Lately, there has been a trust breakdown in technology. Email spam, phishing, and hacks into secure transactions coupled with an inability to verify and authenticate identities have eroded consumer trust in technology. These challenges are so serious that some mobile phone service providers are using a process to identify potential spam calls. While trust is a noble trait for people, it is often co-opted in technology, and at times we do not even know that it’s happening.

As we ponder the trust paradox, it may be time to consider a trustless process that is tamper-evident. Enter the blockchain.

Blockchain technology was first developed as a method to enact cybercurrency transactions. Those who developed the technology hold a deep-seated belief in protecting personal privacy. While cybercurrencies were designed to work independently of any central bank in any county, the technology that is used for these transactions has benefits for the very central banking and retail entities they disrupt.

Blockchain is a trustless, tamper-evident process that uses math as the backbone for authenticating identities. Another advantage is that blockchain is a DDMS, or distributed database management system, because every block in the chain has all of the information for all of that transaction’s activity. You do not need to check with a bank, check a receipt, etc. It is all in the block.

Blockchain is a chain of records of transactions that have been mined and authenticated, not by trusted people or banks, but by solving complex math problems. Each block has all of the information for the transaction and has a connection to the previous block. In order to tamper with one block, you have to have a process to tamper with every block and solve every new math problem that would be created.

There are obvious benefits to eliminating hacked financial transactions, but blockchain can also protect other processes. Think for a moment about obtaining the title to a house or car, and all of the steps that you would need to take to authenticate the title and verify your identity. If property transfers were in a blockchain, all of this information would all be in a block.

This all sounds very simple for an extremely complicated process. The math alone used to enable blockchain access is very complex. The primary challenge facing blockchain currently is power consumption; it takes an incredible amount of electric power for a single blockchain transaction. However, the potential to reduce or eliminate hacking cannot be ignored.

Blockchain also solves the personal authentication challenge. Authentication, identification, and validation are terms often used to mean the same thing, yet they are all very different. Using a license to prove who you are is an identification process.
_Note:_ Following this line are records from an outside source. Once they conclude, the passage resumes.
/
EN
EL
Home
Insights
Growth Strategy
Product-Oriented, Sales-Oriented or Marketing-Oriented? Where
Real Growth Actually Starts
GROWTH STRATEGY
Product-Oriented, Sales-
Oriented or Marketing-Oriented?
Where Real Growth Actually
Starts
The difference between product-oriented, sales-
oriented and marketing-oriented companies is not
Authentication is a process where something else must happen to validate the transaction. Many banks and other secure services, for example, have adopted two-factor authentication routines, so that when you log in, you are sent another code (usually to your phone or email) to enter to validate the process.
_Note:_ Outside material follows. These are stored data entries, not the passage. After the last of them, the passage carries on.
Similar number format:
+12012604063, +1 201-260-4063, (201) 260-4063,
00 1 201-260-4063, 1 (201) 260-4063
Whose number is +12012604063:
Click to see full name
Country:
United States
In blockchain, authentication happens to protect your personal identity and to protect the validity of the transaction. Blockchain requires users to establish public and private keys, and the process requires a mathematical routine. The keys are connected; the public key is used for transactions and is authenticated by the private key. The transaction never reveals the users’ identities, but through authentication, the users can transact or even communicate.

The most challenging aspect of blockchain is that it has variations, and trying to lock down one method that is the primary blockchain technology is just not possible. There are fundamentals, however, and as adoption increases, we will see standards develop.

The math is complex, but the value of a trustless system for technology is worth the change. There is much potential and many possibilities for the use of blockchain technology; technical communicators could even use it for authenticating instructional material. Technical writers need to understand blockchain terms and concepts and to be able to explain the technology.